Wherever the string "lines" appears in the records, return the line that holds it.

[Saved entries]
● ● ● ● ●

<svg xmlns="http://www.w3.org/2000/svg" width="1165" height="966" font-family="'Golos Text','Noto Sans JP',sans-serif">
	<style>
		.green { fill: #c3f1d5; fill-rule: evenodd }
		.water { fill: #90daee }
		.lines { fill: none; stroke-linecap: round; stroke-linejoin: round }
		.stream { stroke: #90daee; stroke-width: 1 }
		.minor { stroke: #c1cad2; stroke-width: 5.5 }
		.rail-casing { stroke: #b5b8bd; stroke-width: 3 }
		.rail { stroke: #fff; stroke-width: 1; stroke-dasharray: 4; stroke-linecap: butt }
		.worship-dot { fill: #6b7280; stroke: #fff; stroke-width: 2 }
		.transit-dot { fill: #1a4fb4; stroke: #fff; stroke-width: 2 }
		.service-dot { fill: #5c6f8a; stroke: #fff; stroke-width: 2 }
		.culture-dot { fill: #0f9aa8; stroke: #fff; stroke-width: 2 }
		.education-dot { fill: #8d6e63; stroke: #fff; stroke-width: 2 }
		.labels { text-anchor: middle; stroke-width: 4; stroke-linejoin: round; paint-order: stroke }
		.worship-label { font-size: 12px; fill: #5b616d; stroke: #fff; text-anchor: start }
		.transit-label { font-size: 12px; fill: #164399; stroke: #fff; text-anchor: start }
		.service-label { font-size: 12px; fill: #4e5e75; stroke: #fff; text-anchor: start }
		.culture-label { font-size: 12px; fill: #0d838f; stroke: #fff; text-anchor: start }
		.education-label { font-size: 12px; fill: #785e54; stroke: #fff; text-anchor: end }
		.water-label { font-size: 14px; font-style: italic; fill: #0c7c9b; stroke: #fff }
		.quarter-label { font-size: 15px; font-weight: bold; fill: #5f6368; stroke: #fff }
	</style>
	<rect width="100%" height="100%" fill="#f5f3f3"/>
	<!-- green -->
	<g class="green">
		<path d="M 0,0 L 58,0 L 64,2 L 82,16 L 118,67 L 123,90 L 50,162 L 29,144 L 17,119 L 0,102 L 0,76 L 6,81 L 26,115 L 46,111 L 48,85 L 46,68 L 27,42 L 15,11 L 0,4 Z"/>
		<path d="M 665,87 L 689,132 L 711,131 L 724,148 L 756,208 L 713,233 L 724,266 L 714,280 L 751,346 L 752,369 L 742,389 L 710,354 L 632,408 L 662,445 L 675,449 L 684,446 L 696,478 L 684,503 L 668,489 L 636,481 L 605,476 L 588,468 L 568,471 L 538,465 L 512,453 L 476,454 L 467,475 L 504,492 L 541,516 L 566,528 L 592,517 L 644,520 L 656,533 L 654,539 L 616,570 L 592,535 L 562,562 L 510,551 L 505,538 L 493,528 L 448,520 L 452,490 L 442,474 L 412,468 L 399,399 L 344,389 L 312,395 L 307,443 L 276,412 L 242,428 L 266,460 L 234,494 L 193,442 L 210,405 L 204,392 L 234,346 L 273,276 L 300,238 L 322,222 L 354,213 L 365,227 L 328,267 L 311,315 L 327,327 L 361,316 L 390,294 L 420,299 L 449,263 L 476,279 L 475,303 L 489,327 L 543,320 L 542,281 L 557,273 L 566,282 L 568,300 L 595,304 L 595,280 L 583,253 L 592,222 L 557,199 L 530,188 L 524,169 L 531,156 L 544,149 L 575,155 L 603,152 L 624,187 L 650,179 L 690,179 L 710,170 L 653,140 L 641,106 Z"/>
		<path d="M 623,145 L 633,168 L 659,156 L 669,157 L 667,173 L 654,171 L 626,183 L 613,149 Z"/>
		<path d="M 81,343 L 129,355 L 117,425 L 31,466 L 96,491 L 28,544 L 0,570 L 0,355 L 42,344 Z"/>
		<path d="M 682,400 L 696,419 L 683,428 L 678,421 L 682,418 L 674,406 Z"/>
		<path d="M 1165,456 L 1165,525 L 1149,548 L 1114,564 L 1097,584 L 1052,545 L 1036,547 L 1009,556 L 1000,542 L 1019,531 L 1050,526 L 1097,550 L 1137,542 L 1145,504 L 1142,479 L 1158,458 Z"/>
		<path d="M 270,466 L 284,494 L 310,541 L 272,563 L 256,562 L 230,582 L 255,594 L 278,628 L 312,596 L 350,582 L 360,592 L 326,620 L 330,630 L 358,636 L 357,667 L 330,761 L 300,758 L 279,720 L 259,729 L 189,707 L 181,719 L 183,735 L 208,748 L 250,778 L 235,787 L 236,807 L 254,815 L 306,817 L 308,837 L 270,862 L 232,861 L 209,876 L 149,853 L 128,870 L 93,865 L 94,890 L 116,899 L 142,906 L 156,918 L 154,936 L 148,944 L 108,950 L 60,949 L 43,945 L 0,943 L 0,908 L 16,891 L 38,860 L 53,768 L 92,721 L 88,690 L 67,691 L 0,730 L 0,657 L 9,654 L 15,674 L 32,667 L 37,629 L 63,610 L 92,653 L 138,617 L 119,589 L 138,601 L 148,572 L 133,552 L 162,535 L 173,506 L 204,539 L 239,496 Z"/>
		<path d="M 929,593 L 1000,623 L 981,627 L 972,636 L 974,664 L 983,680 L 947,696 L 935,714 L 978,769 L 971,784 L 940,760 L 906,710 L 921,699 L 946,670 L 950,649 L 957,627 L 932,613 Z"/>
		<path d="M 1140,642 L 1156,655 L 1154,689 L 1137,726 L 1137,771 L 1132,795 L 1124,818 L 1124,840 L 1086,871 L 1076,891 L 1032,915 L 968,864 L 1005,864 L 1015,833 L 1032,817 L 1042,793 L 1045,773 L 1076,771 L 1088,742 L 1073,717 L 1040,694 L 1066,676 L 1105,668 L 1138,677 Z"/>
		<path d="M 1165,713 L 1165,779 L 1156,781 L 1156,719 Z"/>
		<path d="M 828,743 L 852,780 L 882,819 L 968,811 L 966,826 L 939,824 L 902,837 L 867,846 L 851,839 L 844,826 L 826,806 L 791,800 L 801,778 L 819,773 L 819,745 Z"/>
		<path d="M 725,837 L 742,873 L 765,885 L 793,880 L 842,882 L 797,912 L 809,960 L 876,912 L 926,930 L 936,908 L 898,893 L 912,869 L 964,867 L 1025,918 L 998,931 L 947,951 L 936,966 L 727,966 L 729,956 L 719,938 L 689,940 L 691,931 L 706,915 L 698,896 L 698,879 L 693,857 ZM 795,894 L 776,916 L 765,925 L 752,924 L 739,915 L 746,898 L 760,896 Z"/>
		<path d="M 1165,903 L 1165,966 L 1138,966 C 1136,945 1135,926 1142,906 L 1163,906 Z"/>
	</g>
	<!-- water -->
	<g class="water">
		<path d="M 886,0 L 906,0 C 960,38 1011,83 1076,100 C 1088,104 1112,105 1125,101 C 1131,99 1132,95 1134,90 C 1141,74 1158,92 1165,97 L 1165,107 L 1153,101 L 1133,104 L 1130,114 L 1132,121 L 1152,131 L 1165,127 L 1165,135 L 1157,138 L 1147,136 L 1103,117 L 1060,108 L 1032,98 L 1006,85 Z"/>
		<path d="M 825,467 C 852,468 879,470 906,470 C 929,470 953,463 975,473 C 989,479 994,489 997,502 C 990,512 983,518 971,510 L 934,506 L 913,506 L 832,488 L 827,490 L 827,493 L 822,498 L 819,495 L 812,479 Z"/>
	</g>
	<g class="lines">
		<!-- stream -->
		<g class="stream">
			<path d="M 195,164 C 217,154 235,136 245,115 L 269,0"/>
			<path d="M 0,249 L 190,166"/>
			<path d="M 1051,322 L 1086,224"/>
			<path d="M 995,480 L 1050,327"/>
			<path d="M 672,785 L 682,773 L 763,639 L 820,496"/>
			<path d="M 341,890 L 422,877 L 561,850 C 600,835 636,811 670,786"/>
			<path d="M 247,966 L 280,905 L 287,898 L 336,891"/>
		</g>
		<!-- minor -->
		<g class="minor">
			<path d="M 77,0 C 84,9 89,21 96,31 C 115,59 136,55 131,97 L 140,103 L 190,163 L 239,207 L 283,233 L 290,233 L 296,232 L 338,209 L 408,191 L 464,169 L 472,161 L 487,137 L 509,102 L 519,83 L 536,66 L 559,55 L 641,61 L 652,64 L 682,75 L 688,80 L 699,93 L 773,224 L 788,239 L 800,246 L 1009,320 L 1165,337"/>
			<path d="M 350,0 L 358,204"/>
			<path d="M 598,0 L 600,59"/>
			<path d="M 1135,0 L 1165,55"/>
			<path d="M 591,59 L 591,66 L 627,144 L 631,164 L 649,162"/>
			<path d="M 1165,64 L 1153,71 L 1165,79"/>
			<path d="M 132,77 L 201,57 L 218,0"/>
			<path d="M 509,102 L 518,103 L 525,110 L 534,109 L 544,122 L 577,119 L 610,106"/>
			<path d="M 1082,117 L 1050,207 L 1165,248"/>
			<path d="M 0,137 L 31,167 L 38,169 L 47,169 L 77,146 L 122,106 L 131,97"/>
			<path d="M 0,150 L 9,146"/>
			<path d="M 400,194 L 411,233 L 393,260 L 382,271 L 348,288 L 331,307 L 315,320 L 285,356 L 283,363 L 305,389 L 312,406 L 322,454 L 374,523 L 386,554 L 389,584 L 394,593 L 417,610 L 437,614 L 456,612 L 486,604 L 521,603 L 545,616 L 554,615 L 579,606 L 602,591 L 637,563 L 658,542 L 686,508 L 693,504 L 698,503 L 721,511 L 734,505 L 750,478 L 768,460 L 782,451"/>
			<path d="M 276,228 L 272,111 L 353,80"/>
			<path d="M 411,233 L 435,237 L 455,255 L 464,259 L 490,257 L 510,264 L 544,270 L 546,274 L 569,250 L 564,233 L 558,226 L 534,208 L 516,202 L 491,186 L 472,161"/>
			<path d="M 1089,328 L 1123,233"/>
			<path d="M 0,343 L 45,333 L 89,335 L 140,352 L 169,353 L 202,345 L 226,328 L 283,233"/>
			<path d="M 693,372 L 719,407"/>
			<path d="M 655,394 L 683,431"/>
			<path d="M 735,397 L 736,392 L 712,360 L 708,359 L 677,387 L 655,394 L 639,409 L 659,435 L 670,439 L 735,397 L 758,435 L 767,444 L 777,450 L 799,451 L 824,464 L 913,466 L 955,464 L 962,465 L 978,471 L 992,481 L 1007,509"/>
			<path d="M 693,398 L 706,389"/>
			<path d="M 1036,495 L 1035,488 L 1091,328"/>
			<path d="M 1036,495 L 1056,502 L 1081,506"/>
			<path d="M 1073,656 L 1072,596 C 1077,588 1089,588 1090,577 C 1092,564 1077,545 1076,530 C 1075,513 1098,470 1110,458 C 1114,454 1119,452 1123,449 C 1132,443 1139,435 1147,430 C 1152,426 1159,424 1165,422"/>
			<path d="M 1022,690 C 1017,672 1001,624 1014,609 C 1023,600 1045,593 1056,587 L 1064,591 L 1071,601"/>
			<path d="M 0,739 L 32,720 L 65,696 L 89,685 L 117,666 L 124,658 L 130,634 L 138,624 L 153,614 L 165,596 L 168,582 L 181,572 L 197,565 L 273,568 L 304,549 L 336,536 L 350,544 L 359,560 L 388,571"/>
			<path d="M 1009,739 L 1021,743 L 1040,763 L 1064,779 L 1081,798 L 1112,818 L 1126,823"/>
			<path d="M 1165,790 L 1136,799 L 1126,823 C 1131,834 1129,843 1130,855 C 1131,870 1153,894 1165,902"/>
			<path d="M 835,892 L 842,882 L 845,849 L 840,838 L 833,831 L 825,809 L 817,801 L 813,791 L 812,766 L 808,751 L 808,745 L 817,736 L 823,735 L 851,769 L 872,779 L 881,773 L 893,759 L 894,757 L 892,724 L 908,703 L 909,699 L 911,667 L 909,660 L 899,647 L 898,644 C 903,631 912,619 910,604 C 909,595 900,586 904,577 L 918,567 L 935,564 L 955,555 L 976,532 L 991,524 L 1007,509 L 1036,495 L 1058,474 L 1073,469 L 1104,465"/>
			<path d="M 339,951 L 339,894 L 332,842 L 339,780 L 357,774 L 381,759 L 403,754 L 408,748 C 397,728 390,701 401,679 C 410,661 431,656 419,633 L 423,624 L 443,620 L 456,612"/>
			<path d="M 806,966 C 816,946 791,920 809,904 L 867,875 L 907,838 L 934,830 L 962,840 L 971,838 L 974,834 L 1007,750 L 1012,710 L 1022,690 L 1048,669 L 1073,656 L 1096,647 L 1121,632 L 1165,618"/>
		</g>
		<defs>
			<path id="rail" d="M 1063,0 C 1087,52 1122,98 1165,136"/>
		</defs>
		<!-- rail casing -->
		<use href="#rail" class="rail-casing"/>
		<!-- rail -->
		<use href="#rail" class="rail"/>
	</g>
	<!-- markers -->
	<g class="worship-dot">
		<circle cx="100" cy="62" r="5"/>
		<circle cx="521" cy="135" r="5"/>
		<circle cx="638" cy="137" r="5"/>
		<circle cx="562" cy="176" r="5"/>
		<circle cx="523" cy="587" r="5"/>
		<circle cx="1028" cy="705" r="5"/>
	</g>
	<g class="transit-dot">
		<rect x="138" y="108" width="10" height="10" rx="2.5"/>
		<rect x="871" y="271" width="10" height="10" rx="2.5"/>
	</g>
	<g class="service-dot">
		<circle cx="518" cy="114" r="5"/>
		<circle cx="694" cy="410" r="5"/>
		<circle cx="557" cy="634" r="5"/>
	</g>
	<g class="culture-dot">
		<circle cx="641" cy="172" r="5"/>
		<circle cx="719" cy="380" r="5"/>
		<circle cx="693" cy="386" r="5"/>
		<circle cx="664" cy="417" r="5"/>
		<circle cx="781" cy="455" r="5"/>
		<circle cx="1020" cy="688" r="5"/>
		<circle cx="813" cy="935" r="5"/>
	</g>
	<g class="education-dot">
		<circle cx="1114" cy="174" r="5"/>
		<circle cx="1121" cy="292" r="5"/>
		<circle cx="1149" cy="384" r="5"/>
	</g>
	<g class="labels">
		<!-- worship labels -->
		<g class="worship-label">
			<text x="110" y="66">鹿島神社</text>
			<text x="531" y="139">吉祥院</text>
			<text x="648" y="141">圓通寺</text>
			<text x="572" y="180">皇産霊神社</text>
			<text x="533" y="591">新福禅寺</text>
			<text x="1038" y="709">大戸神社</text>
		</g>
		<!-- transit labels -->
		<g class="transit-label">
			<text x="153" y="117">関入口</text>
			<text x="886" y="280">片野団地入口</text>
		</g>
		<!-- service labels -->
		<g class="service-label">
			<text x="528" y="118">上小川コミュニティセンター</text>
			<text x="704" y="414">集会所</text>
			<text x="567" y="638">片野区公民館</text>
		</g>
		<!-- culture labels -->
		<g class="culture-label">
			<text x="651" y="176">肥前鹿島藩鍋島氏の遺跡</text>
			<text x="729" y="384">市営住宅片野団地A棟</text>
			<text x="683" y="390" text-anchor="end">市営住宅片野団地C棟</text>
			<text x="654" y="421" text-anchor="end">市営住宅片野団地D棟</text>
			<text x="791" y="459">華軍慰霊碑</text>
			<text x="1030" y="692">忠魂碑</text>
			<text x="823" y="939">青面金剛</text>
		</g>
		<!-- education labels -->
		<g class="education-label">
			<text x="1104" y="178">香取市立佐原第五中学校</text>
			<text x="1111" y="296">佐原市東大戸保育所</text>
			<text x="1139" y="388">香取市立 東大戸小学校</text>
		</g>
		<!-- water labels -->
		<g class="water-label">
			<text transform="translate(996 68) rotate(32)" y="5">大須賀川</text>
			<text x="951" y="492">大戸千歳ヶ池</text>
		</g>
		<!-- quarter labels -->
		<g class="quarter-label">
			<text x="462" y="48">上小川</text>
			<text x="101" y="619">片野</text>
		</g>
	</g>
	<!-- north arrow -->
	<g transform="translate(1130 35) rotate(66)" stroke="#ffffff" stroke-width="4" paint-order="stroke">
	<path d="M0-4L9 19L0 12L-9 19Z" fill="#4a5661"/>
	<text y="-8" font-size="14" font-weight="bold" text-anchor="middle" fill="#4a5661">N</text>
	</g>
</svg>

● ● ● ● ●

Answer to the problem =
		.lines { fill: none; stroke-linecap: round; stroke-linejoin: round }
	<g class="lines">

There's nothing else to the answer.